* START EXTRACTED INFORMATION *

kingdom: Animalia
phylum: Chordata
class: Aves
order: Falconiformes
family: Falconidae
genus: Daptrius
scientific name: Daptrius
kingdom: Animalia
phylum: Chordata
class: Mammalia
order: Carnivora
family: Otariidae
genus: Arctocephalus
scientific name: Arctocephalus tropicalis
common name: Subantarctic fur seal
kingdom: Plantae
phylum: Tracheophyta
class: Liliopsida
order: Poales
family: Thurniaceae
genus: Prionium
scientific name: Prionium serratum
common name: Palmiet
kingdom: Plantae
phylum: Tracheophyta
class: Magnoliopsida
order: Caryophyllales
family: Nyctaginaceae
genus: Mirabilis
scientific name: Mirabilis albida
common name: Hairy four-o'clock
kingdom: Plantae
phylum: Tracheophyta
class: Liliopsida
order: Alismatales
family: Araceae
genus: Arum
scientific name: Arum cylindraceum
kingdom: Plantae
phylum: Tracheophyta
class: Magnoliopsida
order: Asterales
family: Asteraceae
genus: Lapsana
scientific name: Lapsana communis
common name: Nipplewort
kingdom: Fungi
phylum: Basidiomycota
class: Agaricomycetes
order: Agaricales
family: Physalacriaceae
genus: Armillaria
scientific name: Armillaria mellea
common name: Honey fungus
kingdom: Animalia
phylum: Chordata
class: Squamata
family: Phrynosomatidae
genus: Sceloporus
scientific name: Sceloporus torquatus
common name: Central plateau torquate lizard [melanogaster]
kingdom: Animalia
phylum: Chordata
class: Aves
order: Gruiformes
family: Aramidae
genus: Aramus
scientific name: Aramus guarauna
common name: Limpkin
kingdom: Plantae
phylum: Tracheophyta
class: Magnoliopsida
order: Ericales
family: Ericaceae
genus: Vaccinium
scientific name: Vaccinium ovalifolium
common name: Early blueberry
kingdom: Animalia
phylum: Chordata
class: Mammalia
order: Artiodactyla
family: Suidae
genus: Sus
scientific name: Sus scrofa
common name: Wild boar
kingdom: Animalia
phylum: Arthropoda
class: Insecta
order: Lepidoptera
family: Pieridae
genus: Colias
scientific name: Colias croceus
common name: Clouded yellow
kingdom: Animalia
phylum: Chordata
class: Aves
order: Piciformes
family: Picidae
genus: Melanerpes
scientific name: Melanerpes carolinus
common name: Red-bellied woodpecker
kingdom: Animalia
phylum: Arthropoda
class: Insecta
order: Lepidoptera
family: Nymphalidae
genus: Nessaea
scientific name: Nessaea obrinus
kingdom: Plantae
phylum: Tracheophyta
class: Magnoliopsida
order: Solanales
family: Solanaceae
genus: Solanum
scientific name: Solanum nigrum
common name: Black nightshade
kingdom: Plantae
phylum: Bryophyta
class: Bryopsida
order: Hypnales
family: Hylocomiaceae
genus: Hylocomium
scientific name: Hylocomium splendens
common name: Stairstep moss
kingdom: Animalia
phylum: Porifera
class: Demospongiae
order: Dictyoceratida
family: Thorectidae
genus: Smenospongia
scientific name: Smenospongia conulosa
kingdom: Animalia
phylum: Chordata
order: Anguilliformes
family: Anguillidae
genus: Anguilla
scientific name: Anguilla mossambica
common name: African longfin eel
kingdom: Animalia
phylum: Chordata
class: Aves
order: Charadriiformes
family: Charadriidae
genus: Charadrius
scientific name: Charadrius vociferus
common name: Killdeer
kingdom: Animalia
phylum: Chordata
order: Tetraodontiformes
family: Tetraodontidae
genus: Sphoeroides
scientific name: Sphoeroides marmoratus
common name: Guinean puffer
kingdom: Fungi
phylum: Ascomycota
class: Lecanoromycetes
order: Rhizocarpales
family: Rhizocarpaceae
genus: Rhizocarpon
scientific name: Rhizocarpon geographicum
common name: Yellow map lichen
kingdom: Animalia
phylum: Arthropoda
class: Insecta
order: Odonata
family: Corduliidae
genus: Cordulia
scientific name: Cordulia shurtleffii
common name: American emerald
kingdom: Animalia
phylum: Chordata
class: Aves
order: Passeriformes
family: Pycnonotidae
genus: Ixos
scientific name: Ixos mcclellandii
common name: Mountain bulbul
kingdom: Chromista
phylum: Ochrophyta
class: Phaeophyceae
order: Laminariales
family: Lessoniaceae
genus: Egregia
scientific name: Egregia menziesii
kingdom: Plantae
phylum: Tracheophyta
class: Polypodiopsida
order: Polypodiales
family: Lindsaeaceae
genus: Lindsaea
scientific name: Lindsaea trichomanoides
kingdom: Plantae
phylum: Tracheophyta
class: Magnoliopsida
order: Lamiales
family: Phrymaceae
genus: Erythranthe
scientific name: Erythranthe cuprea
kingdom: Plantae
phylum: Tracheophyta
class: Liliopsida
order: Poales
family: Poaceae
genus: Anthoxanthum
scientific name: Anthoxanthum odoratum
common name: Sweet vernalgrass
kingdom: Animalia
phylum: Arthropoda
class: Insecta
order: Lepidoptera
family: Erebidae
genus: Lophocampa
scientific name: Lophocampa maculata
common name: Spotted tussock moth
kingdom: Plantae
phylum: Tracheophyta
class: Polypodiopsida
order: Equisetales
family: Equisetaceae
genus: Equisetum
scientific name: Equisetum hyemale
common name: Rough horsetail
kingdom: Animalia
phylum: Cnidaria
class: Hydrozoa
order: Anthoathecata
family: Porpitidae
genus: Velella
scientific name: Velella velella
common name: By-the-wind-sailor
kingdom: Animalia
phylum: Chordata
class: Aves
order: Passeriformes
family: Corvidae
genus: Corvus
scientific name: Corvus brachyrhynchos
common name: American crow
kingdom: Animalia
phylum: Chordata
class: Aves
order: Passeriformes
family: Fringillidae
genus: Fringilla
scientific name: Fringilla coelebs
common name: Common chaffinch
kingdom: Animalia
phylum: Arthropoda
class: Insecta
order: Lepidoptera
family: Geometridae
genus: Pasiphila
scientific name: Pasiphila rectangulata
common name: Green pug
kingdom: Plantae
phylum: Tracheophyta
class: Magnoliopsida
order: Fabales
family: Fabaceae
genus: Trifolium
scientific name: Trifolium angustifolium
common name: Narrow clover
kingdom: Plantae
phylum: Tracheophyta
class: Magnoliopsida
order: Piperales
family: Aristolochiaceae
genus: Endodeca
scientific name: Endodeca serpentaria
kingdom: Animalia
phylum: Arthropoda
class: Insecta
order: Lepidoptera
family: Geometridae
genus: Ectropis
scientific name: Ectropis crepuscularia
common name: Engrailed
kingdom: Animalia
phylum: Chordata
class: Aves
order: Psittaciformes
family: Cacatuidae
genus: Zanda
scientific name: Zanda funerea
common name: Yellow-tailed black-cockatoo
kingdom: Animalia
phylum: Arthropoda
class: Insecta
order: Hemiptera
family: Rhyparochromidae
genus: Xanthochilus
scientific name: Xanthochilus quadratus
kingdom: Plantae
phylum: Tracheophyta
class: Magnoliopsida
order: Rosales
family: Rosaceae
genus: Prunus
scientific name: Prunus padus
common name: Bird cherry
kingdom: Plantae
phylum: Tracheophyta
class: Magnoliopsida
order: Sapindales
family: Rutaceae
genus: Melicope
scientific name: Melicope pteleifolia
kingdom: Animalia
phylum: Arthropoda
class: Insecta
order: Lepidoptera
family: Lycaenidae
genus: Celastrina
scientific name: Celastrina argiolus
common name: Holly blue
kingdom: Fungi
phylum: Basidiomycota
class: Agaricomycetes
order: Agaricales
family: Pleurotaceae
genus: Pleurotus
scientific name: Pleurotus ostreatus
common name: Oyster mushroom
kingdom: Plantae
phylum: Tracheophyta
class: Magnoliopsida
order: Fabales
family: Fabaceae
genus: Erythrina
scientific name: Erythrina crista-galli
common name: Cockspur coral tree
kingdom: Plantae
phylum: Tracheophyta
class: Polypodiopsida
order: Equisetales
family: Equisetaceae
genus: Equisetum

* END EXTRACTED INFORMATION *

→ **EXERCISE DIRECTIONS**
Write out the stretch of the entries above from their first line through the line containing "order: Alismatales", reproducing each line unchanged.

→ **ANSWER TO THIS EXERCISE**
kingdom: Animalia
phylum: Chordata
class: Aves
order: Falconiformes
family: Falconidae
genus: Daptrius
scientific name: Daptrius
kingdom: Animalia
phylum: Chordata
class: Mammalia
order: Carnivora
family: Otariidae
genus: Arctocephalus
scientific name: Arctocephalus tropicalis
common name: Subantarctic fur seal
kingdom: Plantae
phylum: Tracheophyta
class: Liliopsida
order: Poales
family: Thurniaceae
genus: Prionium
scientific name: Prionium serratum
common name: Palmiet
kingdom: Plantae
phylum: Tracheophyta
class: Magnoliopsida
order: Caryophyllales
family: Nyctaginaceae
genus: Mirabilis
scientific name: Mirabilis albida
common name: Hairy four-o'clock
kingdom: Plantae
phylum: Tracheophyta
class: Liliopsida
order: Alismatales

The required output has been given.